As European governments rush to cut budget deficits with draconian austerity measures, experts are warning that the fallout could mean a shutdown in Europe’s tentative economic recovery.
They say that spending cuts and tax increases at a time when many businesses and consumers are still suffering the effects of the global economic crisis could dampen consumption, hampering output across Europe.
And their warnings are beginning to gain credence on international markets, with investors in recent days voicing worries about the combined effect of withdrawing fiscal stimulus and belt-tightening in Europe.
Leading the criticism is Nobel-winning economist Joseph Stiglitz, a former chief economist at the World Bank who now advises several governments and has warned against what he terms the “deficit fetishism” of the cost-cutters.
In an interview with French newspaper Le Monde this month, Stiglitz said that Europe “is facing disaster if it continues along this path.”
He advocated instead the establishment of a “solidarity fund for stability” that would aid European countries that find themselves in financial trouble.
“Europe needs solidarity, empathy.

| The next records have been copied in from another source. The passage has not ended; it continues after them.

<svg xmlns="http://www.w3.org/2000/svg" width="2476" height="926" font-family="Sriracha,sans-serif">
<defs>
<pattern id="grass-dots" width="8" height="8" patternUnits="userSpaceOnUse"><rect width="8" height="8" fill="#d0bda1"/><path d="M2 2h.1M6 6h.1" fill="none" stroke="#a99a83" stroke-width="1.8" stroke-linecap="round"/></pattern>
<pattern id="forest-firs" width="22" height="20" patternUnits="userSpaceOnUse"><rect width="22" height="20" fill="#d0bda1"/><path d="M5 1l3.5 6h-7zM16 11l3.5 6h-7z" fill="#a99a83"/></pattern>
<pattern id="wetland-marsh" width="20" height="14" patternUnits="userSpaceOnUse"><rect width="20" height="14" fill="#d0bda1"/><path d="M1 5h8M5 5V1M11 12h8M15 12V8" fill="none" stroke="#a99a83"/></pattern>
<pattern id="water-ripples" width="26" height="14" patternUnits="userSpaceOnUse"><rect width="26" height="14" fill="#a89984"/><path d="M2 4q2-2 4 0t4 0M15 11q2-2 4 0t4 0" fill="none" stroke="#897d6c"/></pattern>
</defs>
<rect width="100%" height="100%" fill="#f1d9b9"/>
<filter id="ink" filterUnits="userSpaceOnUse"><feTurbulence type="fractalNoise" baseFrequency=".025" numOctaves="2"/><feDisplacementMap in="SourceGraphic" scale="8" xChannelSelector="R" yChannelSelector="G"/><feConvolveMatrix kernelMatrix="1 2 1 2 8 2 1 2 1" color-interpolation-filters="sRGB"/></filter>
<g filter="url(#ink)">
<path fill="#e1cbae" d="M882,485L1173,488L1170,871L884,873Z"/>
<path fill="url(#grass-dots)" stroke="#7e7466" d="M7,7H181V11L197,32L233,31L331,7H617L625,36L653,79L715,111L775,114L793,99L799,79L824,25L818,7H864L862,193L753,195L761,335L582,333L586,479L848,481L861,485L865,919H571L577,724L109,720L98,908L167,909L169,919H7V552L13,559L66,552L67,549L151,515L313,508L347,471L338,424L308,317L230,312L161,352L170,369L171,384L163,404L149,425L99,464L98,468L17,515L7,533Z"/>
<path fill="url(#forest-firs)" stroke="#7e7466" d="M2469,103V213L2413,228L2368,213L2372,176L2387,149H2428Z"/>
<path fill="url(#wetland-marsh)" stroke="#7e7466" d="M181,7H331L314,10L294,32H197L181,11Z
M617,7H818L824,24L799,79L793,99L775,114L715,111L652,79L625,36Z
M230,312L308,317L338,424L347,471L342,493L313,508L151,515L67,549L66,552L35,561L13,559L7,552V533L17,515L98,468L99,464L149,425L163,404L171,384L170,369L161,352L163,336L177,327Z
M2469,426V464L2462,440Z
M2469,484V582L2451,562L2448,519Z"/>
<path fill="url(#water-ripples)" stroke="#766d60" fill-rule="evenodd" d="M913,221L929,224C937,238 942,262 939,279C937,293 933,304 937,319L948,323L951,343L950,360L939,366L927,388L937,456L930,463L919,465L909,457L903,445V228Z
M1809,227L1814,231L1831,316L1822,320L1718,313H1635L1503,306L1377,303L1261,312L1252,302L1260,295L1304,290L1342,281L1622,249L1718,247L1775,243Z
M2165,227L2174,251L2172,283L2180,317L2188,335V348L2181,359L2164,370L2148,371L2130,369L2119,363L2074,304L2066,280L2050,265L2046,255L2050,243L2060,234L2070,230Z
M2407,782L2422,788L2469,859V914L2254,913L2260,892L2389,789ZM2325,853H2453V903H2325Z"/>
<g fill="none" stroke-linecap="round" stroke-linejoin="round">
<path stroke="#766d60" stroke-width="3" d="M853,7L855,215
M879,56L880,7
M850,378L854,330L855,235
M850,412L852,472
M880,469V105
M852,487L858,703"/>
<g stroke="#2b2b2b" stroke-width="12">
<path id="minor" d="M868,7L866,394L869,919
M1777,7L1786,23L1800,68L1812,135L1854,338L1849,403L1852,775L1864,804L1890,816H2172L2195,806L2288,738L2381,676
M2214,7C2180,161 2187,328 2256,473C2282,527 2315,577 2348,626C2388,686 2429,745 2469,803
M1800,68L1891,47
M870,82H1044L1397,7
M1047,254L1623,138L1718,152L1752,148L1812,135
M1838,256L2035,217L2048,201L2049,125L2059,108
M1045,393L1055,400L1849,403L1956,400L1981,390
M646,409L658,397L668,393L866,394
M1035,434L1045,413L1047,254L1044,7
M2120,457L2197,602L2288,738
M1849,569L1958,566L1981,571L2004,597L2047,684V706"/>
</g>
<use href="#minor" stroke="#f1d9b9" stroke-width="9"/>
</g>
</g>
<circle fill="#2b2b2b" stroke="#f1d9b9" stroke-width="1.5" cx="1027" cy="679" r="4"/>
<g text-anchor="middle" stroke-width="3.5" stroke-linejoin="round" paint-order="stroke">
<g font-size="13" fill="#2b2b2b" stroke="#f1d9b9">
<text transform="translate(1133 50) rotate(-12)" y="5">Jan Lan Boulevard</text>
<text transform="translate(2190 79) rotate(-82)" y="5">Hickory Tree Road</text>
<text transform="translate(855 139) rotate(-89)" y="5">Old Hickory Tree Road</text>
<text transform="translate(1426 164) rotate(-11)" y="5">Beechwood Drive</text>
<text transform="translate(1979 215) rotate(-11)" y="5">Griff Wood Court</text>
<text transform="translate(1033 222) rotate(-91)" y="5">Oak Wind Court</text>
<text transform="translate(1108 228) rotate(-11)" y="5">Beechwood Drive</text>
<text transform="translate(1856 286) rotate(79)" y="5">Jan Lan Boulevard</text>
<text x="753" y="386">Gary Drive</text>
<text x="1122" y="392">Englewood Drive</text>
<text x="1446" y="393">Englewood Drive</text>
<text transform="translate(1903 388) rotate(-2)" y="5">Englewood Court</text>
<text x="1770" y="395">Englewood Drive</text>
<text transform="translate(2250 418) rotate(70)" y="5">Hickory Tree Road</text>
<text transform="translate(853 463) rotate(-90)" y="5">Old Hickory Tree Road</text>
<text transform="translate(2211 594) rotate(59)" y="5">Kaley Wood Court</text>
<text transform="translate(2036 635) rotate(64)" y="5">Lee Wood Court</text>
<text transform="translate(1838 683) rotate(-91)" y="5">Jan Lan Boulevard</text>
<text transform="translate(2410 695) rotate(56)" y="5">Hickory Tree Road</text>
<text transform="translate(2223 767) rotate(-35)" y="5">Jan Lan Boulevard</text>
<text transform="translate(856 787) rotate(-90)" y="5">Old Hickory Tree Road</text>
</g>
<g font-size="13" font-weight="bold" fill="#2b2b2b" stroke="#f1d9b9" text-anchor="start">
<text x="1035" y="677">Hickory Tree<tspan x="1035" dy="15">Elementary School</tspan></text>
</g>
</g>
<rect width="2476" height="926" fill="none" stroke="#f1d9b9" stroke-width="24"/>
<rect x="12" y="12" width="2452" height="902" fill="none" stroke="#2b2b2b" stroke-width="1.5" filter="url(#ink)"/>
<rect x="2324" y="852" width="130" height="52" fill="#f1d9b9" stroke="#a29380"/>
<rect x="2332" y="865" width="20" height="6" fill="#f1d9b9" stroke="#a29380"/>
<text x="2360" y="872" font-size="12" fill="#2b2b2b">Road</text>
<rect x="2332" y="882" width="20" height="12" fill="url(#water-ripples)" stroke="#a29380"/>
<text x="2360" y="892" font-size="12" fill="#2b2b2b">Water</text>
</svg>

Not an austerity that is going to push up unemployment and lead to a depression,” he said, adding that Europe should be more like the US where individual states help each other.
Even the IMF — long seen as a bastion of fiscal conservatism — has been warning against going overboard with spending cuts.
The IMF’s chief economist, Olivier Blanchard, has said there is “a risk ... of austerity zeal in some countries under pressure from the markets.”
After Greece’s near-bank-ruptcy threatened to engulf world financial markets earlier this year, other European economies have rushed in recent days to put forward often controversial plans for getting their public finances in order.
Governments from left to right have announced draconian austerity action from top to bottom, varying from ministerial pay to unemployment benefits.
Italy, Portugal and Spain have been the main countries to have followed suit and the French government has announced it is planning to raise the official retirement age from 60 — a move that sparked major public protests this week.
Britain’s new coalition government has also announced a first round of 7.2 billion euros (US$9 billion) in cuts.
“The austerity plans are so tough that if they are implemented simultaneously across Europe, the impact on growth not only in Europe but also in the rest of the world could be a major brake on the recovery,” said Laurence Boone, an analyst from British bank Barclays Capital.
Governments are clearly beginning to take heed of the warnings, however.
On Friday, trade and finance ministers from the Organization for Economic Cooperation and Development (OECD), a grouping of 35 developed-world countries, said they were committed to cutting their deficits without hurting growth.
“It is important to develop credible and transparent medium-term fiscal consolidation plans,” the OECD ministers said after a meeting in Paris.
“We will implement them in ways that do not jeopardize growth,” they said.